The thing is, using exactly the same code but using only one toy leads me to a situation where the loss is pretty much constant up to several decimal places for any learning rate lower than approximately 1e-2, and above that it’s just crazy high. It was working just fine until I reduced the dataset to a single toy.

I have tried many learning rates, adding and removing layers, using a different toy…

My loss looks like this:

def infoNCE(zt, ztk):
  ind = np.diag_indices(b_size)
  mul = ztk @ torch.t(zt)
  num = mul[ind[0], ind[1]]
  m, _ = torch.max(mul, axis=0)
  den = torch.log(torch.sum(torch.exp(mul - m), axis=0)) + m
  val = torch.mean(-num + den)
  return val

My model:

class Module1(nn.Module):

  def __init__(self):
    super(Module1, self).__init__()
    self.conv1 = nn.Conv2d(1, 32, 5, 1, 2)
    self.conv2 = nn.Conv2d(32, 32, 5, 1, 2)
    self.conv3 = nn.Conv2d(32, 64, 5, 1, 2)
    self.conv4 = nn.Conv2d(64, 64, 5, 1, 2)
    self.conv5 = nn.Conv2d(64, 128, 5, 1, 2)
    self.conv6 = nn.Conv2d(128, 128, 5, 1, 2)
    
    self.pool = nn.MaxPool2d(2, 2)
    self.fc = nn.Linear(128*8*8, 3)

  def forward(self, x):
    x = self.pool(F.relu(self.conv2(F.relu(self.conv1(x)))))
    x = self.pool(F.relu(self.conv4(F.relu(self.conv3(x)))))
    x = self.pool(F.relu(self.conv6(F.relu(self.conv5(x)))))
    x = x.view(x.size(0), -1)
    x = self.fc(x)
    return x

My training routine:

mod1 = Module1().to(device)
optimizer = optim.Adam(mod1.parameters(), lr=lr)

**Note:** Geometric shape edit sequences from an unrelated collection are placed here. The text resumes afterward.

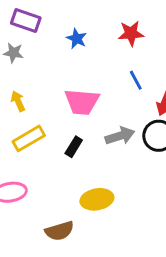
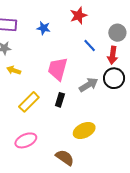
yellow arrow: (18, 101) -> (14, 70), moved, turned -32
pink trapezoid: (82, 102) -> (58, 69), turned 115
brown semicircle: (59, 231) -> (65, 158), turned -114

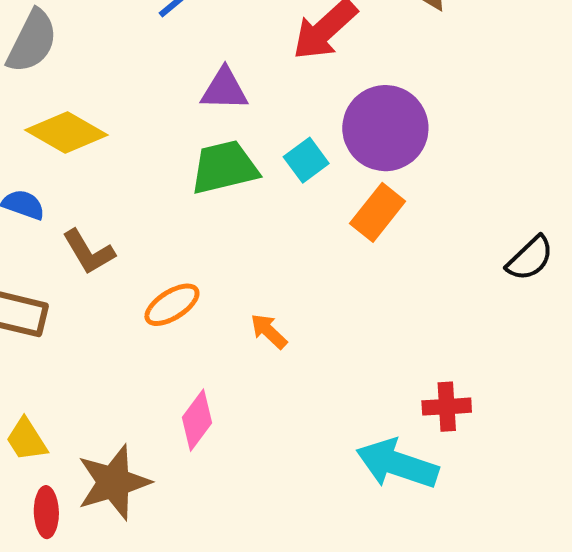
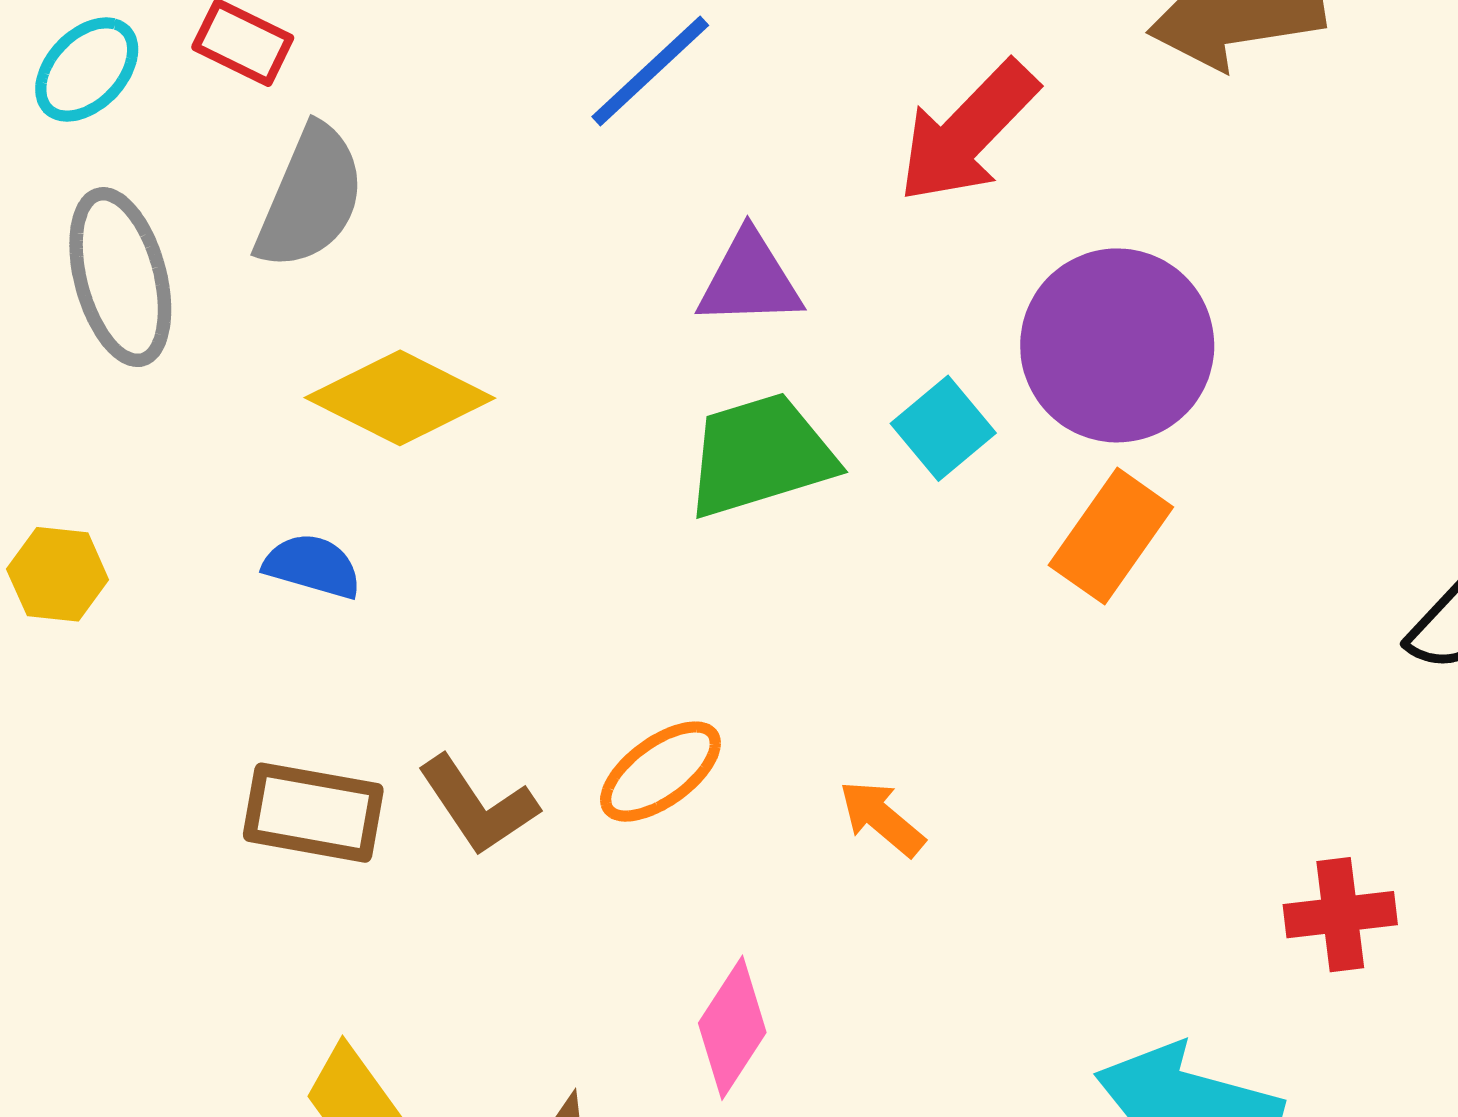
brown L-shape: (89, 252) -> (478, 805), moved
red cross: (447, 407) -> (1340, 915), moved

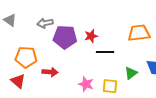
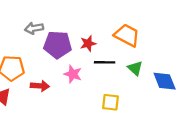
orange trapezoid: (139, 33) -> (127, 35), moved, turned 35
green triangle: (131, 73) -> (135, 68), moved, turned -40
pink star: (86, 84) -> (73, 74), moved

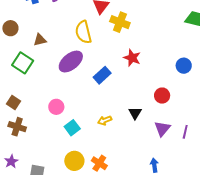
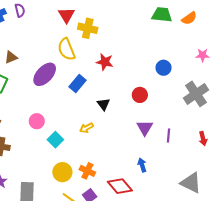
yellow semicircle: (83, 32) -> (66, 49), moved
blue circle: (184, 66) -> (164, 68), moved
black triangle: (135, 113) -> (104, 104), moved
purple line: (185, 132) -> (169, 136), moved

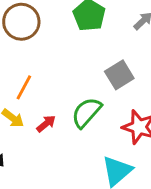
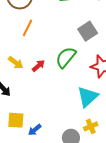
orange line: (24, 87) -> (27, 28), moved

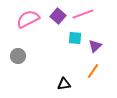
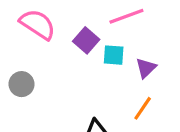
purple square: (58, 16) -> (86, 40), moved
pink semicircle: (28, 19) -> (38, 24), turned 60

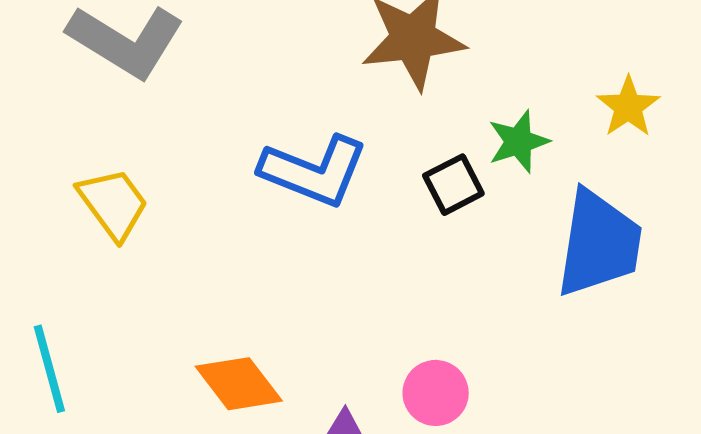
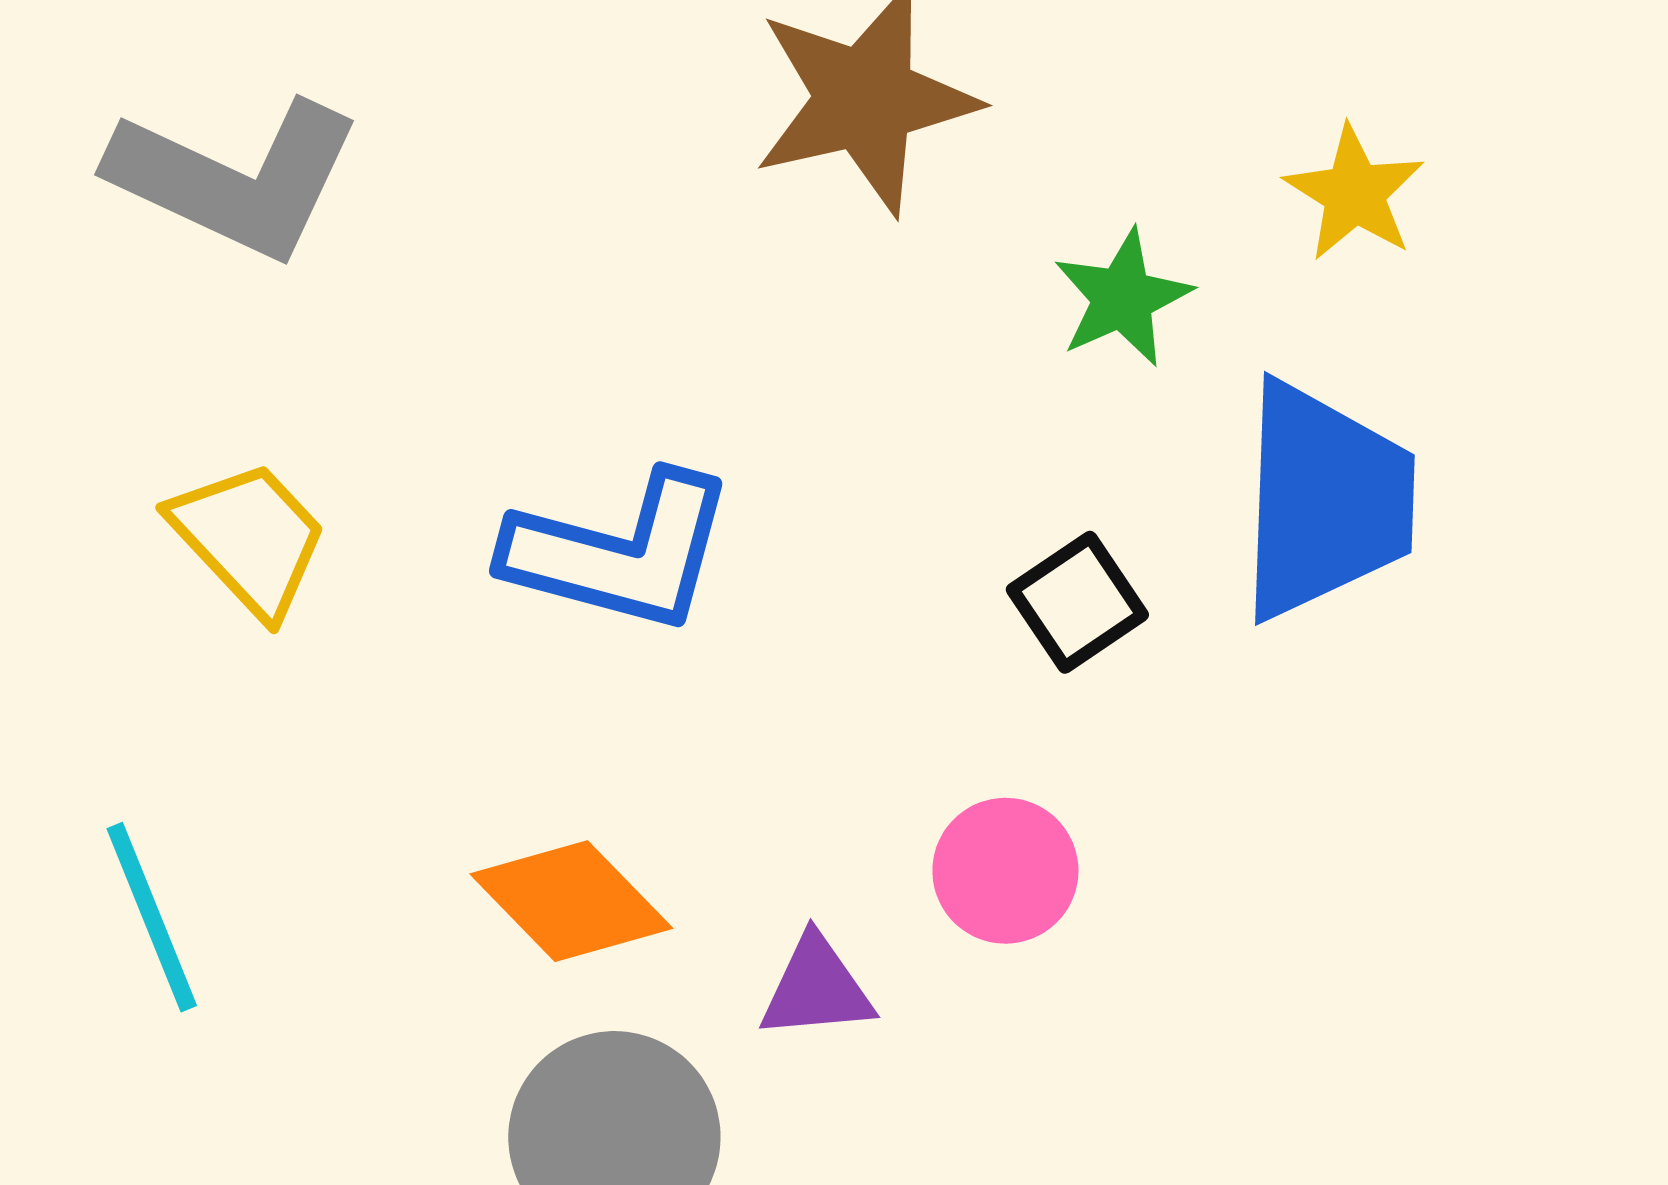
blue L-shape: (314, 171) -> (620, 552), moved
black square: (453, 185) -> (1077, 602), moved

for epoch in trange(epochs):
  for i, data in enumerate(trainloader):
    xt = data[0][0].to(device)
    xtk = data[0][1].to(device)
    optimizer.zero_grad()
    zt = mod1(xt)
    ztk = mod1(xtk)
    loss = infoNCE(zt, ztk)
    loss.backward()
    optimizer.step()

The loss is always around 2.77, because that is usually the value of the variable den, while num is kinda small (this didn’t happen when I used all of the samples).

EDIT: Yes, this number is suspiciously close to e and I’m using logarithms.